Aaragon und Cara strichen kurz die Gedankenstränge des Hünen und er fragte sich, ob sie sich auch schon am See eingefunden hatten. Wenn nicht, würde er sie beide suchen gehen und Aaragons Arsch wahrscheinlich unter irgendeinem Koloss hervor ziehen, weil er seinen Gegner im Sturz getötet hatte. Ein schmales Lächeln zupfte an den Mundwinkeln des Rostfarbenen bei dem Gedanken, doch dann hob er den Blick seiner goldenen Augen zu seinem Vater und.. Echo. Sie war zierlich, klein. Etwas völlig anderes als seine Mutter. Doch was hatte er erwartet? Ein Ebenbild von Aphrodite zu sehen? Atlas verwarf den Gedanken, wandte sich von Echo ab und lauschte den Worten seines Vaters, musterte kurz Ares' Reaktion ehe er sich den Sabino besah. Der Kopf des Hünen neigte sich leicht zur Seite, seine goldenen Iriden musterten den Schimmel, der versucht war sich vor Isaak oder Ecair – wer von den beiden es auch immer war – zu schieben. Dabei trat Atlas selbst einen großen Schritt nach vorne, die Muskeln unter seinem Fell spannten sich an...

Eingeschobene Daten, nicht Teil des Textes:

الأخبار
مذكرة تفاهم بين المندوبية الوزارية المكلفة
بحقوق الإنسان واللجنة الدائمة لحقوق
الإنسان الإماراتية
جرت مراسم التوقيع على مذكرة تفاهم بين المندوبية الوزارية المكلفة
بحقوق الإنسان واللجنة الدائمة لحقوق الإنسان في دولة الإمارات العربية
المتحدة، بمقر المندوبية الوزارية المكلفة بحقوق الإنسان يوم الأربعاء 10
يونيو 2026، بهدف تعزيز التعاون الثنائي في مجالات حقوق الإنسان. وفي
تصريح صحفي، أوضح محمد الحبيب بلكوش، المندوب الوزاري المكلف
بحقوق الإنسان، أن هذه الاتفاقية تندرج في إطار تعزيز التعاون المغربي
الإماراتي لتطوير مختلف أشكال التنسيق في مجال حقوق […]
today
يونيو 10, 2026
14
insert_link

BEI DER GRUPPE IM HEILIGEN HAIN
Desmond war gerade in einer Diskussion mit sich selbst – sollte er nun noch nach den anderen suchen oder wie Nero sagte, erst einmal am See bleiben und warten? – als er einen Stoß von der Seite spürte. Überrascht hob der Schimmel seinen Blick, musterte die Fremde die ihn offensichtlich übersehen hatte. Wie konnte man ihn übersehen?
Desmonds Nüstern kräuselten sich nachdenklich, als würde er tatsächlich über ihre Entschuldigung sinnieren. „Ich verzeihe dir, ich bin wie die Schwerkraft. Neuankömmlinge müssen sich da immer erst ein bisschen dran gewöhnen.“, antwortete der Leibgardist mit einem kessen Lächeln auf den Lippen. Die Rappstute gehörte definitiv nicht zu dem Volk welches unter Nero lebte. Es wäre ihm aufgefallen, wenn ein Marwari unter ihnen leben würde.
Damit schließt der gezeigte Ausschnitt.